O uso pediátrico da CoronaVac já acontece no Chile, China, Equador e Indonésia. O imunizante da Pfizer está aprovado em crianças com menos de 12 anos no Bahrein, Emirados Árabes Unidos, Estados Unidos e Israel.

As principais falácias das redes

Circula a entrevista de um médico que levanta o risco de miocardite em crianças. Ele alega que a própria Pfizer admite a falta de dados.

Em documento enviado à FDA, a Pfizer destaca que o número de participantes dos testes clínicos é pequeno para detectar riscos como miocardite, já que é considerado um evento raro. É por isso que existem os estudos pós-autorização. Esse acompanhamento de longo prazo é padrão para todas as vacinas.

Em um viral, uma mulher apontou a presença de fibrinas (proteínas da coagulação) no sangue de vacinados contra Covid. Ela recomenda que crianças não sejam vacinadas.

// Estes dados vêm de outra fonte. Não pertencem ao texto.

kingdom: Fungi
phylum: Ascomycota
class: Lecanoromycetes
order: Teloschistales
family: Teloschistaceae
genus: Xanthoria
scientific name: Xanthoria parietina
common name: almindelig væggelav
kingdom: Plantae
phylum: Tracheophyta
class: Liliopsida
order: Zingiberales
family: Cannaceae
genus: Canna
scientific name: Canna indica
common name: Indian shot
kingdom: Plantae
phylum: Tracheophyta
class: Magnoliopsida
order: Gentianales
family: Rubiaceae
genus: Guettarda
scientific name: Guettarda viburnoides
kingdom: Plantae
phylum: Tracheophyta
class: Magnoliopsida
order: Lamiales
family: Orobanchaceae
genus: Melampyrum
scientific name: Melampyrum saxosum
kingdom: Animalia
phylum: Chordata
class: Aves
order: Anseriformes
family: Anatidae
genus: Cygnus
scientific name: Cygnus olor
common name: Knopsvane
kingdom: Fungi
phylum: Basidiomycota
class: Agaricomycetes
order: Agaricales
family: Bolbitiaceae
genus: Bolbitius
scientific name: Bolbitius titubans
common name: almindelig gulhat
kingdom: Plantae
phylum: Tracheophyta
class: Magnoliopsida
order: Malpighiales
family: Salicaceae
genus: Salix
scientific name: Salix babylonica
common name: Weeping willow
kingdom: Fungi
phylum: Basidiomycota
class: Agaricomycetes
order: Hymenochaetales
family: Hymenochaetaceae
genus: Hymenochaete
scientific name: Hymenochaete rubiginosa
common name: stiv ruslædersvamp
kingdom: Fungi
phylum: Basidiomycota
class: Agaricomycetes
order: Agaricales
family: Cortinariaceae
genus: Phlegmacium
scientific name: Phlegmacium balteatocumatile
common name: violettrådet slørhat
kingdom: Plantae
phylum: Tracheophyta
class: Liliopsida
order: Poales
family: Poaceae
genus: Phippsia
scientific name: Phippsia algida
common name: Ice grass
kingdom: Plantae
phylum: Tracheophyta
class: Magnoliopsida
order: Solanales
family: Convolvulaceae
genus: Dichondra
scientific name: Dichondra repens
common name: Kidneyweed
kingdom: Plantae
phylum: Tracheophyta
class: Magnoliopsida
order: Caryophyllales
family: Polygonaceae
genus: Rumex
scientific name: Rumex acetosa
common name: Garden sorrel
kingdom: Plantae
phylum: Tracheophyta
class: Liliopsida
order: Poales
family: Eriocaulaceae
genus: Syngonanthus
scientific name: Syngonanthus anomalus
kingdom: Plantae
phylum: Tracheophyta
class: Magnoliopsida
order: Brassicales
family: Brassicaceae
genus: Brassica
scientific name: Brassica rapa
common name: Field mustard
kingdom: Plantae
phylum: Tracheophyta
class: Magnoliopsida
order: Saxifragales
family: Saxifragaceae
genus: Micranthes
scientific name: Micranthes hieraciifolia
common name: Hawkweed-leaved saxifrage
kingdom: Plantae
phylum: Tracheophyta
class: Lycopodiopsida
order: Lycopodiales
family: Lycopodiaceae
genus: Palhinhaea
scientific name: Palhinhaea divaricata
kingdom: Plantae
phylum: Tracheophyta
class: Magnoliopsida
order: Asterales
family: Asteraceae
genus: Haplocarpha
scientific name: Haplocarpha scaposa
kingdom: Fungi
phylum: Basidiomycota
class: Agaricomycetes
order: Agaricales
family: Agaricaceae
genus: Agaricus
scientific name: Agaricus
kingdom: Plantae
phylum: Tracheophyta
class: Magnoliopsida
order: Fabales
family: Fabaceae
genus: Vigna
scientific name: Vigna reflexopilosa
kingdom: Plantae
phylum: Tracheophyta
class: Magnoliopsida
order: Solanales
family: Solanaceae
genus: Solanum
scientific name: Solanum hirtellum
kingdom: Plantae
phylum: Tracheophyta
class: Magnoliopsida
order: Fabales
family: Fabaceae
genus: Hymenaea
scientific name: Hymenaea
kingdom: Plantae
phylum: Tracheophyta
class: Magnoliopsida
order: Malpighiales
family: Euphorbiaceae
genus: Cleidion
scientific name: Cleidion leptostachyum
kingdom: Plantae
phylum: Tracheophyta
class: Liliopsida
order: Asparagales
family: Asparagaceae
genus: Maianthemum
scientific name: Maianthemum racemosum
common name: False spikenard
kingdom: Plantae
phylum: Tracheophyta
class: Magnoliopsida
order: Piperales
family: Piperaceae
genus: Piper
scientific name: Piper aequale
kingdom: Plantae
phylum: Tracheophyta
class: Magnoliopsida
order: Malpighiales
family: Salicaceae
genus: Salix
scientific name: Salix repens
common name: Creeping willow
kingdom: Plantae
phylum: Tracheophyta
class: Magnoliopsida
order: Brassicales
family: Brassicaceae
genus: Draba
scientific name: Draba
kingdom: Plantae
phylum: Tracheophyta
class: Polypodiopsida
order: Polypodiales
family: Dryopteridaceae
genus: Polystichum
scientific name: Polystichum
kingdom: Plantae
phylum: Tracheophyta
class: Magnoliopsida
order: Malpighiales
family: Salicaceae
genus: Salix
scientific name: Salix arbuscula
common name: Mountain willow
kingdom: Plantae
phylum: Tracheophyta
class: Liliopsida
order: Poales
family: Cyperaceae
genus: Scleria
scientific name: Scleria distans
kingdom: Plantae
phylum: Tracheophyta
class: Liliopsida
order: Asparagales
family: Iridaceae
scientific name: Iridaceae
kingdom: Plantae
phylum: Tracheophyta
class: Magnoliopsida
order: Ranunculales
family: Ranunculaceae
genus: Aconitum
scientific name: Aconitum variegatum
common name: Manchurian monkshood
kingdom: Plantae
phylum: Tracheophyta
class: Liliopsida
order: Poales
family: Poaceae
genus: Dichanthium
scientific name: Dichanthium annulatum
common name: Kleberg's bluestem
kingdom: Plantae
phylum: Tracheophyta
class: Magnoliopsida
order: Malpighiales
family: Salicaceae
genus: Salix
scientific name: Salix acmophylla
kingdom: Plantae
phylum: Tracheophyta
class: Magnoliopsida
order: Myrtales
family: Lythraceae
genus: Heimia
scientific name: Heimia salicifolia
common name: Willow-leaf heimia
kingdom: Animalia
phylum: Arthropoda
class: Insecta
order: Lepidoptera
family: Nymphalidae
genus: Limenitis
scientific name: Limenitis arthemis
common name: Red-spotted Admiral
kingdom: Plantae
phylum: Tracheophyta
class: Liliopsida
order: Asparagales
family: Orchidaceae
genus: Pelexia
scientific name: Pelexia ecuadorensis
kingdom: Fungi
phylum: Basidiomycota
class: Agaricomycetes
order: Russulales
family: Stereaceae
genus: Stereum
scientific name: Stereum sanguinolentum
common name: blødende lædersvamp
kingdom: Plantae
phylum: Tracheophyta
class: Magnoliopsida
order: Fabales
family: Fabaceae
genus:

Fibrinas só podem ser identificadas por profissionais treinados, utilizando um microscópio especial. A presença dessas proteínas no sangue é um processo fisiológico necessário para a manutenção da nossa saúde. Mesmo assim, essas substâncias não permanecem no sangue.

Diversas postagens em circulação na internet dizem que crianças não precisam ser vacinadas contra Covid-19 porque o risco de morte de jovens em decorrência da doença é baixíssimo.

No Brasil, crianças e adolescentes respondem por menos de 2% das hospitalizações e cerca de 0,4% dos óbitos por Covid. Pode parecer pouco, mas não é. Esse percentual em 600 mil mortes equivale a mais de 2.400 casos fatais neste grupo da população.